'''

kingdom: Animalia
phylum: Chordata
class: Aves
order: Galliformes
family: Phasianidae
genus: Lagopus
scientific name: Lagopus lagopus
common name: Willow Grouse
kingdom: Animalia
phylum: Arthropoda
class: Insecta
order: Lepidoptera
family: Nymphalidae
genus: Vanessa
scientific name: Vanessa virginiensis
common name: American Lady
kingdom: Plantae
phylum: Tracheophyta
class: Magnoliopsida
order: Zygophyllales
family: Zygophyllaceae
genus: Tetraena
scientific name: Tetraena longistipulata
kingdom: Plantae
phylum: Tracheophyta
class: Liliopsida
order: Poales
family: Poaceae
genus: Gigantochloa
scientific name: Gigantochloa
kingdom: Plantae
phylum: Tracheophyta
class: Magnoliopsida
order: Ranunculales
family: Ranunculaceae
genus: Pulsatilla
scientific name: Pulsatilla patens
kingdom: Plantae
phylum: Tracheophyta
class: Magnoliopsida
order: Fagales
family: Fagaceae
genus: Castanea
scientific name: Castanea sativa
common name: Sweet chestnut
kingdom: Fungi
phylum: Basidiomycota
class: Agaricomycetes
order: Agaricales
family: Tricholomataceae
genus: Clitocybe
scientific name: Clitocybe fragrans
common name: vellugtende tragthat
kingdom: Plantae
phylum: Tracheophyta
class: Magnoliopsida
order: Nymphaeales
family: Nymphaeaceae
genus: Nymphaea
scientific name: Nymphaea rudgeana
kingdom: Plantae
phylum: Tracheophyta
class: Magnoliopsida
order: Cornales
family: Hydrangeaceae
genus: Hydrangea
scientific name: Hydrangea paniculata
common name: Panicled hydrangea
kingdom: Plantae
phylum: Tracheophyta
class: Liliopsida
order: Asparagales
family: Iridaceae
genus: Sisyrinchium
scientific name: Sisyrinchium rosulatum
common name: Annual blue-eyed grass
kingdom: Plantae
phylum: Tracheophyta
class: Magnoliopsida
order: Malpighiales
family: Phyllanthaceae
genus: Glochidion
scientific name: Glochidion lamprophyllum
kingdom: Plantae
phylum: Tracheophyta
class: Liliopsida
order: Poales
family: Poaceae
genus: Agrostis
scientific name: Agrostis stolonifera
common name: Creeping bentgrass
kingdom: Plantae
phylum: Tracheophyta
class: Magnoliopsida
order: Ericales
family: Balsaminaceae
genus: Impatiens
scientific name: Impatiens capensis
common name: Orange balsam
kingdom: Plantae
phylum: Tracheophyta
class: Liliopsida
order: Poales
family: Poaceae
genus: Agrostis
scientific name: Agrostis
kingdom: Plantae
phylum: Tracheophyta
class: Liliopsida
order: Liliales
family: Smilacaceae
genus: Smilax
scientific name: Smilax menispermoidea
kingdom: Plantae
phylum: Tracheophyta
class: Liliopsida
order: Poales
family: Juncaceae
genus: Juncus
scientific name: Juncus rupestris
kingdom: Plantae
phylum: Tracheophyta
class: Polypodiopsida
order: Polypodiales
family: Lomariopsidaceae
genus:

'''

## Task to carry out
Copy out every line of the records above word for word, from the first to the last.

## Answer to the problem
kingdom: Animalia
phylum: Chordata
class: Aves
order: Galliformes
family: Phasianidae
genus: Lagopus
scientific name: Lagopus lagopus
common name: Willow Grouse
kingdom: Animalia
phylum: Arthropoda
class: Insecta
order: Lepidoptera
family: Nymphalidae
genus: Vanessa
scientific name: Vanessa virginiensis
common name: American Lady
kingdom: Plantae
phylum: Tracheophyta
class: Magnoliopsida
order: Zygophyllales
family: Zygophyllaceae
genus: Tetraena
scientific name: Tetraena longistipulata
kingdom: Plantae
phylum: Tracheophyta
class: Liliopsida
order: Poales
family: Poaceae
genus: Gigantochloa
scientific name: Gigantochloa
kingdom: Plantae
phylum: Tracheophyta
class: Magnoliopsida
order: Ranunculales
family: Ranunculaceae
genus: Pulsatilla
scientific name: Pulsatilla patens
kingdom: Plantae
phylum: Tracheophyta
class: Magnoliopsida
order: Fagales
family: Fagaceae
genus: Castanea
scientific name: Castanea sativa
common name: Sweet chestnut
kingdom: Fungi
phylum: Basidiomycota
class: Agaricomycetes
order: Agaricales
family: Tricholomataceae
genus: Clitocybe
scientific name: Clitocybe fragrans
common name: vellugtende tragthat
kingdom: Plantae
phylum: Tracheophyta
class: Magnoliopsida
order: Nymphaeales
family: Nymphaeaceae
genus: Nymphaea
scientific name: Nymphaea rudgeana
kingdom: Plantae
phylum: Tracheophyta
class: Magnoliopsida
order: Cornales
family: Hydrangeaceae
genus: Hydrangea
scientific name: Hydrangea paniculata
common name: Panicled hydrangea
kingdom: Plantae
phylum: Tracheophyta
class: Liliopsida
order: Asparagales
family: Iridaceae
genus: Sisyrinchium
scientific name: Sisyrinchium rosulatum
common name: Annual blue-eyed grass
kingdom: Plantae
phylum: Tracheophyta
class: Magnoliopsida
order: Malpighiales
family: Phyllanthaceae
genus: Glochidion
scientific name: Glochidion lamprophyllum
kingdom: Plantae
phylum: Tracheophyta
class: Liliopsida
order: Poales
family: Poaceae
genus: Agrostis
scientific name: Agrostis stolonifera
common name: Creeping bentgrass
kingdom: Plantae
phylum: Tracheophyta
class: Magnoliopsida
order: Ericales
family: Balsaminaceae
genus: Impatiens
scientific name: Impatiens capensis
common name: Orange balsam
kingdom: Plantae
phylum: Tracheophyta
class: Liliopsida
order: Poales
family: Poaceae
genus: Agrostis
scientific name: Agrostis
kingdom: Plantae
phylum: Tracheophyta
class: Liliopsida
order: Liliales
family: Smilacaceae
genus: Smilax
scientific name: Smilax menispermoidea
kingdom: Plantae
phylum: Tracheophyta
class: Liliopsida
order: Poales
family: Juncaceae
genus: Juncus
scientific name: Juncus rupestris
kingdom: Plantae
phylum: Tracheophyta
class: Polypodiopsida
order: Polypodiales
family: Lomariopsidaceae
genus:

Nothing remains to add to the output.